# Do your arms look like this?



## WeakMite (Feb 20, 2005)

Do your arms look like this? - Damn.... if I was fast AND had guns like these, I could pull chicks all day.
 










Joaquin Sobrino (Burgos Monumental - Castilla y Leon) is thrilled to score a win for the regional team. 
Photo ©: AFP Photo

https://www.cyclingnews.com/photos....r09/castillaleon09/castillaleon091/Par2471615


----------



## Creakyknees (Sep 21, 2003)

get down to 6% bodyfat, ride about 20-25 hours a week, and they will be yours.


----------



## WeakMite (Feb 20, 2005)

Creakyknees said:


> get down to 6% bodyfat, ride about 20-25 hours a week, and they will be yours.


I do ride 20 to 30 hours per week and I'm at about 11% bodyfat... but my guns look more like the Rock Racing and Euskaltel riders in the background.
;-)


----------



## RoadCyclingNZ (Mar 3, 2009)

WeakMite said:


> Do your arms look like this? - Damn.... if I was fast AND had guns like these, I could pull chicks all day.


Yuck, you couldn't pull this chick with arms like that. Foul


----------



## uzziefly (Jul 15, 2006)

Creakyknees said:


> get down to 6% bodyfat, ride about 20-25 hours a week, and they will be yours.


I'm at that % bodyfat (5-7 usually) but I don't have such big arms!


----------



## pretender (Sep 18, 2007)

Very low body fat + dehydration + a bit of muscle pump from riding out of the saddle.


----------



## Creakyknees (Sep 21, 2003)

his arms are not "big"
- he's a pro and therefore if you saw him in person you'd think "man that dude's uber skinny"
- this makes his arms look relatively large by comparison
- he's max flexing w/ adrenalin booster b/c he just won a pro race
- the light and shadows are hitting it just right for emphasis. I know you've experienced this effect when admiring your own legs. Admit it.


----------



## uzziefly (Jul 15, 2006)

Creakyknees said:


> his arms are not "big"
> - he's a pro and therefore if you saw him in person you'd think "man that dude's uber skinny"
> - this makes his arms look relatively large by comparison
> - he's max flexing w/ adrenalin booster b/c he just won a pro race
> - the light and shadows are hitting it just right for emphasis. I know you've experienced this effect when admiring your own legs. Admit it.


Very true. George Hincapie looks very small sized too in person from what our Loungers have said.

Alberto Contador looks super skinny. Janez Brajkovic, well, worse. Rasmussen, erm, can anyone spell stick?


----------



## CleavesF (Dec 31, 2007)

I don't have huge arms, but they're bulging with veins. I personally think I could do without so many, but they're literally everywhere.

## Data for review:
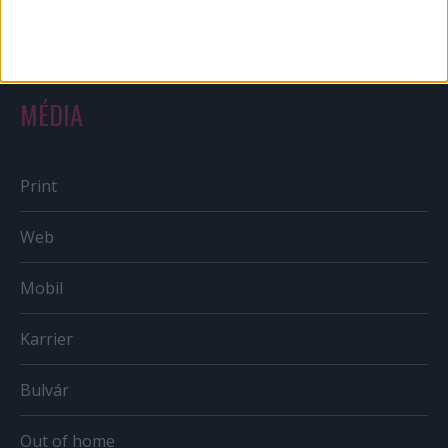
Országmárka
MÉDIA
Print
Web
Mobil
Karrier
Bulvár
Out of home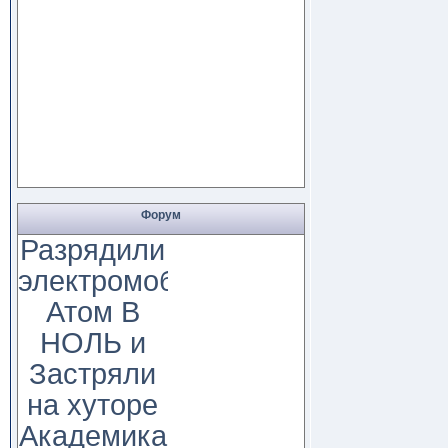
Форум
Разрядили
электромобиль
Атом В
НОЛЬ и
Застряли
на хуторе
Академика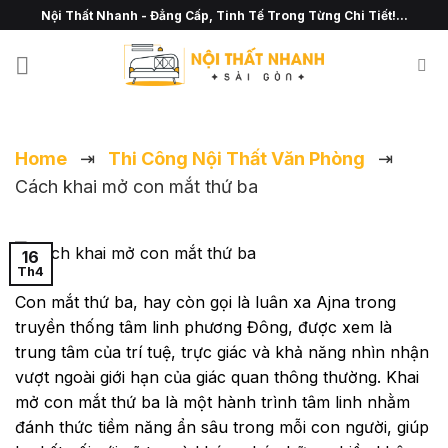
Chuyển
Nội Thất Nhanh - Đẳng Cấp, Tinh Tế Trong Từng Chi Tiết!...
đến
nội
dung
Home
⇥
Thi Công Nội Thất Văn Phòng
⇥
Cách khai mở con mắt thứ ba
16
Th4
Con mắt thứ ba, hay còn gọi là luân xa Ajna trong
truyền thống tâm linh phương Đông, được xem là
trung tâm của trí tuệ, trực giác và khả năng nhìn nhận
vượt ngoài giới hạn của giác quan thông thường. Khai
mở con mắt thứ ba là một hành trình tâm linh nhằm
đánh thức tiềm năng ẩn sâu trong mỗi con người, giúp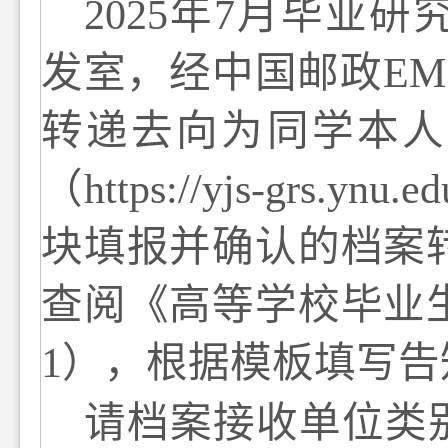
202
5
年
7
月毕业研
发室，
经中国邮政
EM
转递去向为同学本人
（
https://yjs-grs.ynu.ed
块填报并确认的档案
查阅《高等学校毕业
1
），根据模板填写告
请档案接收单位
类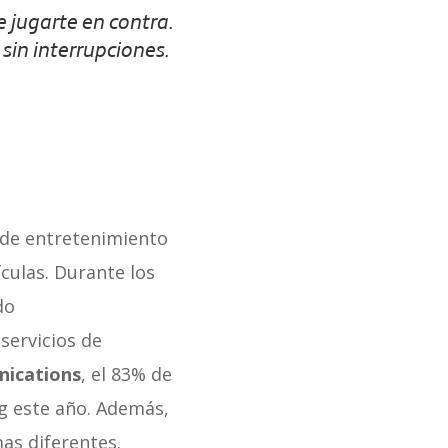
 jugarte en contra.
 sin interrupciones.
de entretenimiento
ículas. Durante los
do
servicios de
ications
, el 83% de
ng este año. Además,
as diferentes.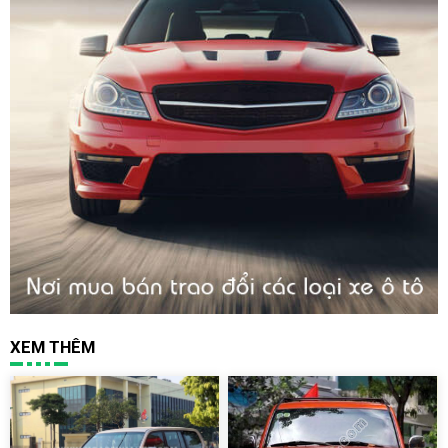
XEM THÊM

## Written task 1:
From the forum thread on cyclists' arms, return the stretch from "Very true. George" through "they're literally everywhere.".
## Written task 2:
In the forum thread on cyclists' arms, how many hours per week does WeakMite say they ride?

## Reply 1:
Very true. George Hincapie looks very small sized too in person from what our Loungers have said.

Alberto Contador looks super skinny. Janez Brajkovic, well, worse. Rasmussen, erm, can anyone spell stick?


----------



## CleavesF (Dec 31, 2007)

I don't have huge arms, but they're bulging with veins. I personally think I could do without so many, but they're literally everywhere.

## Reply 2:
20 to 30 hours per week.